Co fajnego znalazłem jeszcze tutaj? Dla mnie hitem jest 7 czynników warunkujących długowieczność według badań Belloc i Breslowa (ktokolwiek to jest ;). Pewnie amerykańscy naukowcy). Spełniam 4 z 7. Nad dwoma pracuję. Nie wiem czy uda mi się spać 7-8 godzin dziennie. To dla mnie jest science fiction ;).
Kolejna bardzo praktyczna to podejście Zrywu i Przerwy do pracy nad zadaniami. Właśnie nad podobną strategią pracowałem dla moich zadań, bo po latach pracy na macierzy Eisenhowera okazało się, że nad nieważnymi praktycznie nie pracuję i mam problem jak ogarnąć tylko ważne ;). Podzielenie sobie dnia na godziny i praca w cyklu 15 minut (szybkie ważne), 40 minut (ciężkie ważne), 5 minut przerwy jest czymś co mogę potwierdzić, jest dobrym modelem. Oczywiście do dostosowania do siebie. Ale warto kombinować w tę stronę. Bez takiego podejścia i dyscypliny niewiele się wydarzy. Bez odpoczynku padniesz.
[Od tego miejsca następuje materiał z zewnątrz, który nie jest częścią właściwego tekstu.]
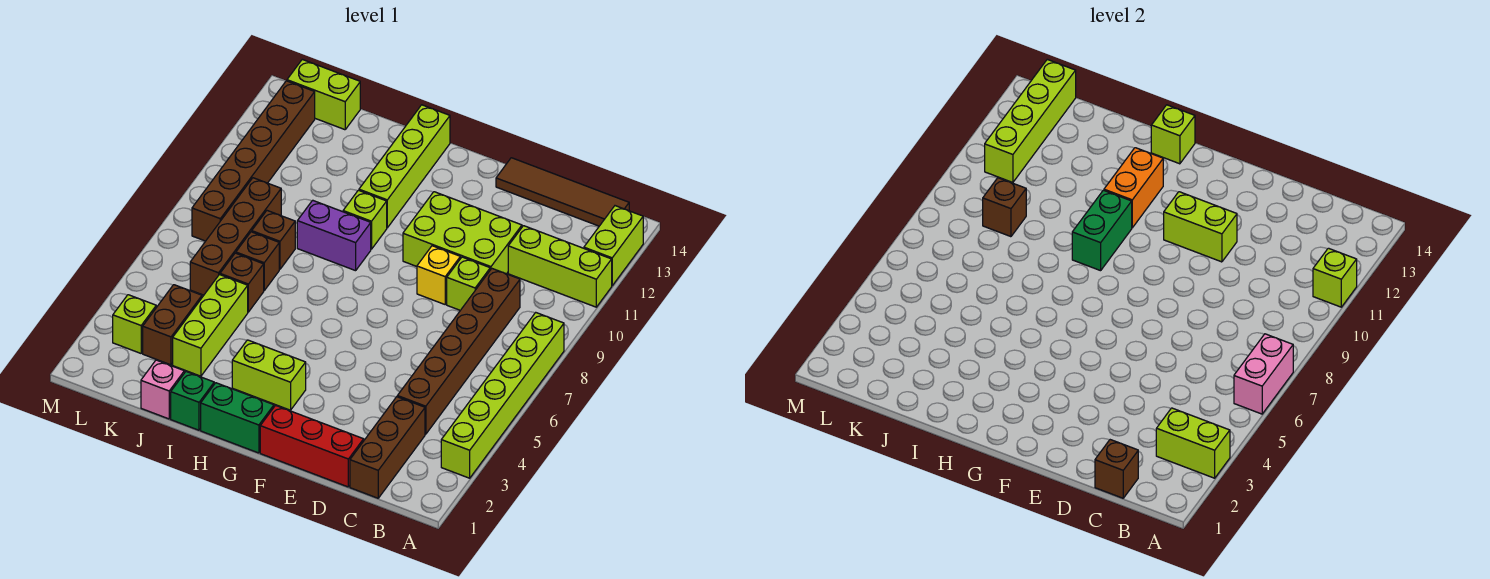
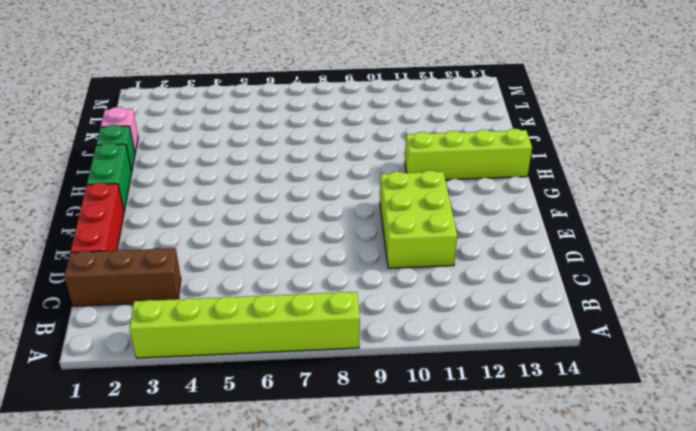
none -> lime 1x3 brick [508,226,612,307]
none -> lime 1x2 brick [584,206,643,286]
none -> brown 1x4 tile [496,158,629,226]
none -> brown 1x6 brick [397,269,520,434]

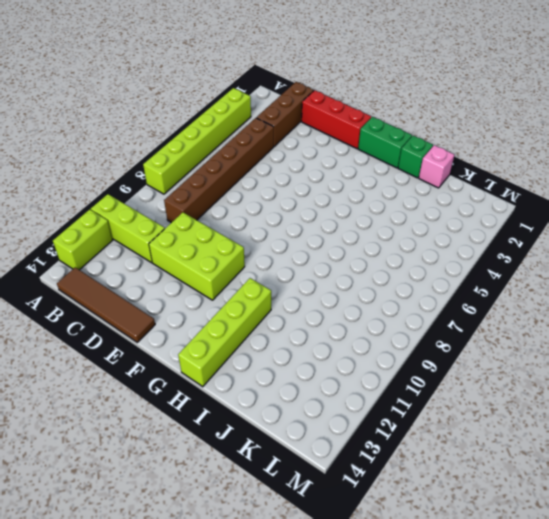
none -> lime 1x1 brick [447,257,490,310]
none -> yellow 1x1 brick [417,246,460,304]
none -> lime 1x2 brick [232,340,306,410]
none -> purple 1x2 brick [297,200,371,271]

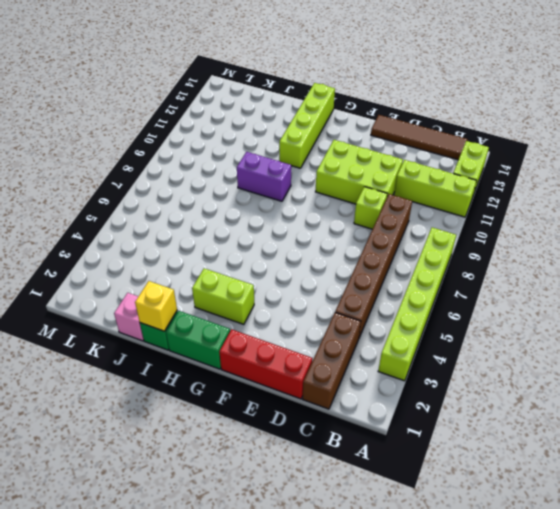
yellow 1x1 brick [135,281,177,331] -> yellow 1x1 brick moved to [417,246,460,304]
none -> lime 1x1 brick [343,190,387,249]
none -> lime 1x3 brick [173,275,248,376]
none -> brown 1x1 brick [220,253,264,312]
none -> brown 1x1 brick [236,232,279,290]

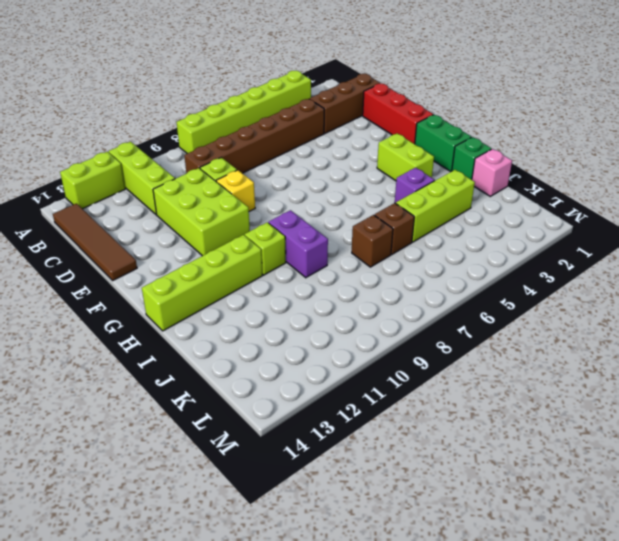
purple 1x1 brick [395,168,435,203] -> none
none -> brown 1x1 brick [252,211,295,269]
none -> brown 1x2 brick [143,285,202,365]
none -> brown 1x4 brick [190,178,281,295]
none -> lime 1x2 brick [287,59,360,130]

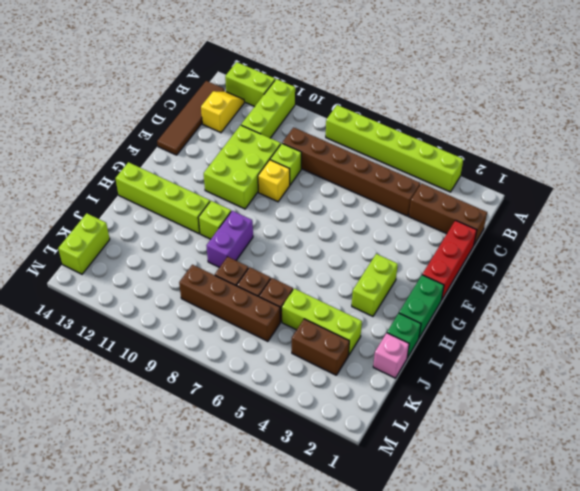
yellow 1x2 slope [201,91,244,133] -> none
none -> lime 1x1 brick [113,295,156,353]
none -> brown 1x6 brick [192,81,315,241]
none -> lime 1x2 brick [1156,408,1230,478]
none -> pink 1x2 brick [1234,334,1293,414]

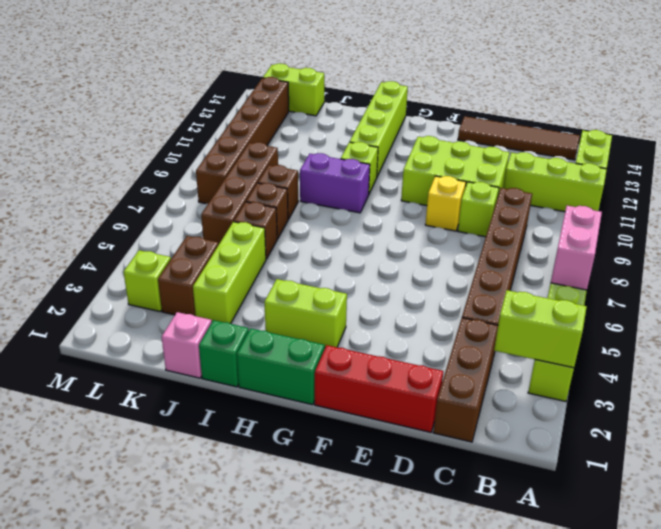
none -> lime 1x1 brick [1313,248,1357,307]
none -> brown 1x1 brick [1095,440,1138,498]
none -> lime 1x2 brick [1164,192,1237,262]
none -> green 1x2 brick [1072,190,1132,271]

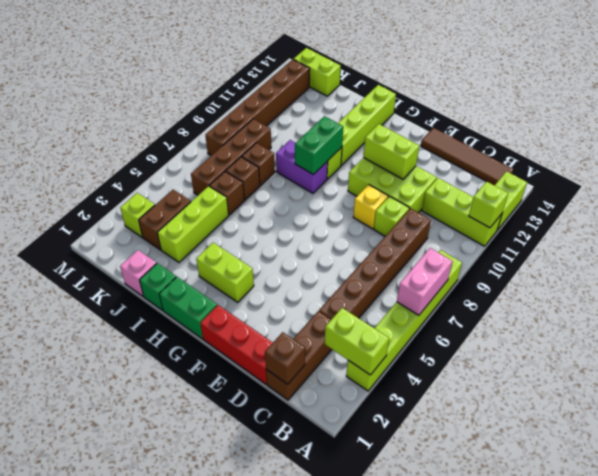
none -> orange 1x2 brick [1104,148,1163,228]
none -> lime 1x1 brick [1151,105,1195,164]
none -> brown 1x1 brick [983,178,1026,237]
none -> lime 1x4 brick [985,59,1076,182]

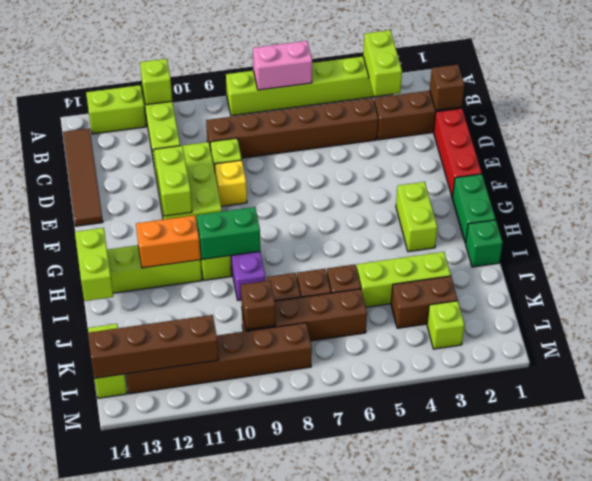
lime 1x2 brick [75,228,113,301] -> lime 1x1 brick [1151,105,1195,164]
brown 1x4 brick [88,315,218,378] -> lime 1x4 brick [985,59,1076,182]
none -> pink 1x1 brick [141,360,184,419]

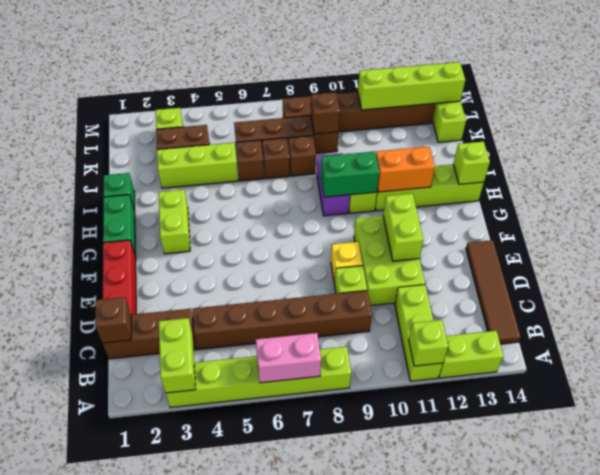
none -> pink 1x1 brick [141,360,184,419]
Inne ciekawe rzeczy to przekonania, które powodują dodatkowy stres, zmiana sposobu życia tak, żeby nie tylko walczyć o przetrwanie, ale się nim cieszyć. A jako bonus dodatek i 101 sposobów na radzenie sobie ze stresem.
No i najważniejsze, nie każe Ci medytować godzinami, chociaż wspomina o ćwiczeniach fizycznych. Ze szczerym sumieniem tę pozycję mogę polecić. Może dlatego, że stara się dać konkretne rady i kroki co może zrobić, a nie poprzestanie na strategii “zorganizuj się, wyluzuj a stres zniknie” jak niektórzy. Wydawnictwo Samo Sedno dało radę. Jeżeli czujesz, że jesteś przeciążony to analizę sytuacji możesz zacząć od “Zarządzanie stresem, czyli jak sobie radzić w trudnych sytuacjach”.